Im Mai 2013 tagte zum siebten Mal Deutschlands größte Internetkonferenz re:publica in Berlin. In diesem Jahr war auch ein US-Amerikaner anwesend, der sich in der südafrikanischen Internet- und Startupszene längst zu einer festen Größe etabliert hat. Ben White heißt der junge Mann, der seine Auslandsreisen in Europa, im Nahen Osten und in Afrika zum Anlass nahm, um Menschen beruflich miteinander in Verbindung zu bringen.

    © Der in Südafrika in Fachkreisen bekannte Internetaktivist Ben White sieht großes Potential in der afrikanischen Netzgemeinschaft. Es fehle in Afrika nicht an unternehmerischen Ideen, sondern vielmehr an Startkapital. Whites Unternehmen VC4Africa bringt afrikanische Unternehmer und globale Investoren zusammen. Ein Erfolgskonzept, das Ben White auf der re:publica 2013 in Berlin erläuterte.

© Der in Südafrika in Fachkreisen bekannte Internetaktivist Ben White sieht großes Potential in der afrikanischen Netzgemeinschaft. Es fehle in Afrika nicht an unternehmerischen Ideen, sondern vielmehr an Startkapital. Whites Unternehmen VC4Africa bringt afrikanische Unternehmer und globale Investoren zusammen. Ein Erfolgskonzept, das Ben White auf der re:publica 2013 in Berlin erläuterte.

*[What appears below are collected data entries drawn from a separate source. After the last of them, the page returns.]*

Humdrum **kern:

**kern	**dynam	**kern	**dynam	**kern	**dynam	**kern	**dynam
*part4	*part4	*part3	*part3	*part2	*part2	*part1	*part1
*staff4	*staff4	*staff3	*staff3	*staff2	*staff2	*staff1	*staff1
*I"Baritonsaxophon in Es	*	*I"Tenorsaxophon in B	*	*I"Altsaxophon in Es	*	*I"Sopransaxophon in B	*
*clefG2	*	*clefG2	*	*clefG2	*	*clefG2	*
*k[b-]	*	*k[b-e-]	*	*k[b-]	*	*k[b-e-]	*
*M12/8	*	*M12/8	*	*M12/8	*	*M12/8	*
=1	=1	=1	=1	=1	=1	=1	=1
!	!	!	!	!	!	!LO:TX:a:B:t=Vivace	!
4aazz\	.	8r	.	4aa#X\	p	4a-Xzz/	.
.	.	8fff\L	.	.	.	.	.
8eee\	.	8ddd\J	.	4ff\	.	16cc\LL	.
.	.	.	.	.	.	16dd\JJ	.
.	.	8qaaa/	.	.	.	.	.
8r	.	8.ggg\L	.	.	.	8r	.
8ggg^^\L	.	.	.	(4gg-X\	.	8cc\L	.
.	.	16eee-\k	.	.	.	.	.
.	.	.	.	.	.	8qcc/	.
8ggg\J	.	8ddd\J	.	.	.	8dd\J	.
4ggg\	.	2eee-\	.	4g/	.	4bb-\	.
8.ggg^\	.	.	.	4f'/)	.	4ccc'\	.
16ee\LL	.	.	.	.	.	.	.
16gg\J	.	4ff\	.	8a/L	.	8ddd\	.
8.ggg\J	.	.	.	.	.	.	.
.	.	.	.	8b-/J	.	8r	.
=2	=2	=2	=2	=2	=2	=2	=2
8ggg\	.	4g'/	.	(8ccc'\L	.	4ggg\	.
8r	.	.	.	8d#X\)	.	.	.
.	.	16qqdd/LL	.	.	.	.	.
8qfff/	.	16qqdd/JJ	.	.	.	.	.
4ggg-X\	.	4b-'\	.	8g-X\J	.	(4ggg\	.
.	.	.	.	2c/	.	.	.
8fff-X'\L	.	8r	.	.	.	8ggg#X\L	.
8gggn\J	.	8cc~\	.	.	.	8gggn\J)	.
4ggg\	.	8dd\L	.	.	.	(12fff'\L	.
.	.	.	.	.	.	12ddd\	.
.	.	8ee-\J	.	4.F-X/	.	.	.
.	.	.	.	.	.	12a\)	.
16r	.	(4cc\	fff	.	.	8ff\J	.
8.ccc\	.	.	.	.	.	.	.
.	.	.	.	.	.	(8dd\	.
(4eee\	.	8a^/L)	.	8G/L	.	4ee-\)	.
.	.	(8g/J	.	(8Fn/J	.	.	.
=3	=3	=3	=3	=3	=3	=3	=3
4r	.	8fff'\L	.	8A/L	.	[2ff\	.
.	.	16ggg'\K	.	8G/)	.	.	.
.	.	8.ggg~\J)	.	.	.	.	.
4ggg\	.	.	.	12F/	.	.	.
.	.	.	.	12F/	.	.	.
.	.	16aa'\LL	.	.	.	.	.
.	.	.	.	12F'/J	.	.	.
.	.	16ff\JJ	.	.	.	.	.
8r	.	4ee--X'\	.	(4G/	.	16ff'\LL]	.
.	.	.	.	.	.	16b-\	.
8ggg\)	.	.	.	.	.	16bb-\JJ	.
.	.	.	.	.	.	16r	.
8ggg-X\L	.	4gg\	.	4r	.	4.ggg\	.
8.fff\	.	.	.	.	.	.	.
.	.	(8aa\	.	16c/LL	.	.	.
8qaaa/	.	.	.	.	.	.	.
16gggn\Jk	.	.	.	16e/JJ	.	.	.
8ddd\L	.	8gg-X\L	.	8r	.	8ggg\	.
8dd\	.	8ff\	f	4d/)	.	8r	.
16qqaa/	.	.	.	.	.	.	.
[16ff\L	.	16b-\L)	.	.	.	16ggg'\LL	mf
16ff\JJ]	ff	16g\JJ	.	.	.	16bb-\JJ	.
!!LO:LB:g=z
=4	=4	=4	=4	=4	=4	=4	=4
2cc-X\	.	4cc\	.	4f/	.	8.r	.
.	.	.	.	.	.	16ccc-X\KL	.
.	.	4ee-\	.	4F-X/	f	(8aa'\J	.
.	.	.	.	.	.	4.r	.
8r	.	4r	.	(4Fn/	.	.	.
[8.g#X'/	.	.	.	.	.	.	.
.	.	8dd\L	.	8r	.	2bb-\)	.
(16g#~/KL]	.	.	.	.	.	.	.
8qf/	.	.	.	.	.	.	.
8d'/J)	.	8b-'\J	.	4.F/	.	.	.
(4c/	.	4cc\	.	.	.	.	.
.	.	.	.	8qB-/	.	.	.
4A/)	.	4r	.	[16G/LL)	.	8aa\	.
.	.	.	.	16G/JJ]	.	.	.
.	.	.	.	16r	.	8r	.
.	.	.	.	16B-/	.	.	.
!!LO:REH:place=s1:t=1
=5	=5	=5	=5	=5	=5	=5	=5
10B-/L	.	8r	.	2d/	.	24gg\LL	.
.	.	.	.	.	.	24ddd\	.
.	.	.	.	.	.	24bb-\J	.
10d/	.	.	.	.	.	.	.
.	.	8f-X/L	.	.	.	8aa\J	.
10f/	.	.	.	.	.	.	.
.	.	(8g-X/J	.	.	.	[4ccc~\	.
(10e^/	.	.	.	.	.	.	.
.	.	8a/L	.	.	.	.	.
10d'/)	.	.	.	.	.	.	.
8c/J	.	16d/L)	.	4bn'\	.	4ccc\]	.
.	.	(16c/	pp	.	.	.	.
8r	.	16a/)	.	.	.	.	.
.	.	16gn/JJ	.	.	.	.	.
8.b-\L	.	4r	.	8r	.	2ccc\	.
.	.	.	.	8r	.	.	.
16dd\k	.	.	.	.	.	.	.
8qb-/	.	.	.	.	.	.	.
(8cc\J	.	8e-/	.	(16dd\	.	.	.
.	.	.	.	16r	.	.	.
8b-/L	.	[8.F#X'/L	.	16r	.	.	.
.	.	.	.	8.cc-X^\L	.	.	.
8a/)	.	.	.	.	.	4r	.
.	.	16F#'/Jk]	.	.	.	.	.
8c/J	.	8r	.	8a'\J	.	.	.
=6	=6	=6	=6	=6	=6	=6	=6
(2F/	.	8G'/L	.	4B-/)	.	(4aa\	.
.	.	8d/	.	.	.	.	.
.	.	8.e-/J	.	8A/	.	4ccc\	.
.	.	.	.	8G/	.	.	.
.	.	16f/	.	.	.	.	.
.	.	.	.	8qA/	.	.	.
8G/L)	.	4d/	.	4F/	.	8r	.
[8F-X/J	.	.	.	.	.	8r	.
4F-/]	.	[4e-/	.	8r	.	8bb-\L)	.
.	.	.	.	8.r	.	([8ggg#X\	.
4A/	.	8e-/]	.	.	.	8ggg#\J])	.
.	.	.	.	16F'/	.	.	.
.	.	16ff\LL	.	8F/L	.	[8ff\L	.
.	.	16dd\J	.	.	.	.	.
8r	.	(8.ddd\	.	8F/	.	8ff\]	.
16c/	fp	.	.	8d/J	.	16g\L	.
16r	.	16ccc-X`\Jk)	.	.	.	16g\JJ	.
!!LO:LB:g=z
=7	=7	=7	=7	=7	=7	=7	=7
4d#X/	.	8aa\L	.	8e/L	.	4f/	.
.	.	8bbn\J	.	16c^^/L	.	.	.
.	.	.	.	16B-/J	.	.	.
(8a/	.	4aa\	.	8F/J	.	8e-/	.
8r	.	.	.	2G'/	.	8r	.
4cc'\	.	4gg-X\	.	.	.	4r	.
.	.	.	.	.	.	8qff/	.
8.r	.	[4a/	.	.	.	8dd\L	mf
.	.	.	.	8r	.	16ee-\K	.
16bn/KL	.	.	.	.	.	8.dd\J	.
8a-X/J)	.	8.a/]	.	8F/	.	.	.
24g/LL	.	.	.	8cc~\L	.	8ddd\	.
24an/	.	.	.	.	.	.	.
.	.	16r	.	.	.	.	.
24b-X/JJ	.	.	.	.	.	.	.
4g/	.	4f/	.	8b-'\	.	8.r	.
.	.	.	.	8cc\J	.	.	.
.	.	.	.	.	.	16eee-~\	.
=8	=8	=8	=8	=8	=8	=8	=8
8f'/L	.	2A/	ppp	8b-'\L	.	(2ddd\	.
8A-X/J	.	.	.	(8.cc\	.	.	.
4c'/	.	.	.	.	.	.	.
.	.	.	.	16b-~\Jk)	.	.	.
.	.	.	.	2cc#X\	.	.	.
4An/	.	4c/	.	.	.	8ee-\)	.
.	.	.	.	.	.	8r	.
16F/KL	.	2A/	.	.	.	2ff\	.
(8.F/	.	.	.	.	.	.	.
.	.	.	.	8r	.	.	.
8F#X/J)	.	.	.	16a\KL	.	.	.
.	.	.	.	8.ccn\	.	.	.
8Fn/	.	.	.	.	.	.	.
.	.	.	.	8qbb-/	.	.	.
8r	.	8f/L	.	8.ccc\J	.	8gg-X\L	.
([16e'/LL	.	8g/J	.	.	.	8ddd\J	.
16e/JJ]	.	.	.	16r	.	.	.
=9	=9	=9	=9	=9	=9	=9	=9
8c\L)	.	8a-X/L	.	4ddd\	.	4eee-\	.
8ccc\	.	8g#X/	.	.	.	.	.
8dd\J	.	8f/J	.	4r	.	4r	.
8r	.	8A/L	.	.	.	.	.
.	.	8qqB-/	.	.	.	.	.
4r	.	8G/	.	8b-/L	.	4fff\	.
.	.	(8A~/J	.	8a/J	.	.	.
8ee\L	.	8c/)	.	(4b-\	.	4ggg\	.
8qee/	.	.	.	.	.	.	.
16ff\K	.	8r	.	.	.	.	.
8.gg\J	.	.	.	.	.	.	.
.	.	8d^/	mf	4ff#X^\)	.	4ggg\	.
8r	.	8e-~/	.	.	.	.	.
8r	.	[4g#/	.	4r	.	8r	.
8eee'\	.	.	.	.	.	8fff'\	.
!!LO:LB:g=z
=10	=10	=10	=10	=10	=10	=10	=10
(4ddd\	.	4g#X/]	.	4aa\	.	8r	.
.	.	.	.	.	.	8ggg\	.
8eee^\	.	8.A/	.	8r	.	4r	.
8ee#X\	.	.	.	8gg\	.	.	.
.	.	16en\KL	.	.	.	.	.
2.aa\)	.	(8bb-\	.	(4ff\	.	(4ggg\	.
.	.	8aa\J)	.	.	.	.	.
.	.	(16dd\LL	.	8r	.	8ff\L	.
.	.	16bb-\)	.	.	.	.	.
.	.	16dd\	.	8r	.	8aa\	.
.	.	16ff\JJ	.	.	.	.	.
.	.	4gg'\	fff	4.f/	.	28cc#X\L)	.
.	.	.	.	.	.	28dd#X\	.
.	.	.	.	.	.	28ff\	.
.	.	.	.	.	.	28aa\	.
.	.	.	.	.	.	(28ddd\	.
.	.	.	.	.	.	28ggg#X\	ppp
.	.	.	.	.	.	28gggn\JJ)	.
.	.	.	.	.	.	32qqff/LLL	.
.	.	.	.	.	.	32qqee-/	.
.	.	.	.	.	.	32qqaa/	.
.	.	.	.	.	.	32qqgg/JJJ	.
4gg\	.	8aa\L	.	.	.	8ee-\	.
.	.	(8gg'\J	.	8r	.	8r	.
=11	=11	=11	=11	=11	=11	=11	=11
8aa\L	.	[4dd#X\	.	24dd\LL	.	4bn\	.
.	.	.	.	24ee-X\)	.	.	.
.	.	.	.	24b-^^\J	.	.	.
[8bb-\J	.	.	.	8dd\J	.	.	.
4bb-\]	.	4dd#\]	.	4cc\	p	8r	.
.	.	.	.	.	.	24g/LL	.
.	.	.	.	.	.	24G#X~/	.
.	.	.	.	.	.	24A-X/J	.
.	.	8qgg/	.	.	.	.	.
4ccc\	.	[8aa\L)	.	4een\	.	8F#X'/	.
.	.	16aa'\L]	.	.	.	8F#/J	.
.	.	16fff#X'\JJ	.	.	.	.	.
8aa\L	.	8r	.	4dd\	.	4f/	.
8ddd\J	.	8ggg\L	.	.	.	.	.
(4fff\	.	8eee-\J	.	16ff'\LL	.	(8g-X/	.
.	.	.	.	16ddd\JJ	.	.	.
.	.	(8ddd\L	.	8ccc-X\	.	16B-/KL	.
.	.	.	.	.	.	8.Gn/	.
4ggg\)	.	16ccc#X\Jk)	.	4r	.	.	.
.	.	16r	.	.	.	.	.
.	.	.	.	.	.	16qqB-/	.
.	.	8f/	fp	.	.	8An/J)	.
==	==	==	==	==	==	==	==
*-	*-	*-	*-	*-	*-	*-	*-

Das Unternehmertum könne die Welt nachhaltig verändern, lautet das soziale Motto von Ben White. Die Afrikaner hätten großes Potential, aus guten Ideen unternehmerische Projekte zu machen. Doch fehlt es ihnen meist an Startkapital. Ein Problem, dass überall in Afrika, ob in Ägypten oder in Südafrika, der Fall ist. „Venture Capital for Africa“, besser bekannt als VC4Africa, lautet die Lösung, um Investitionen möglich machen zu können.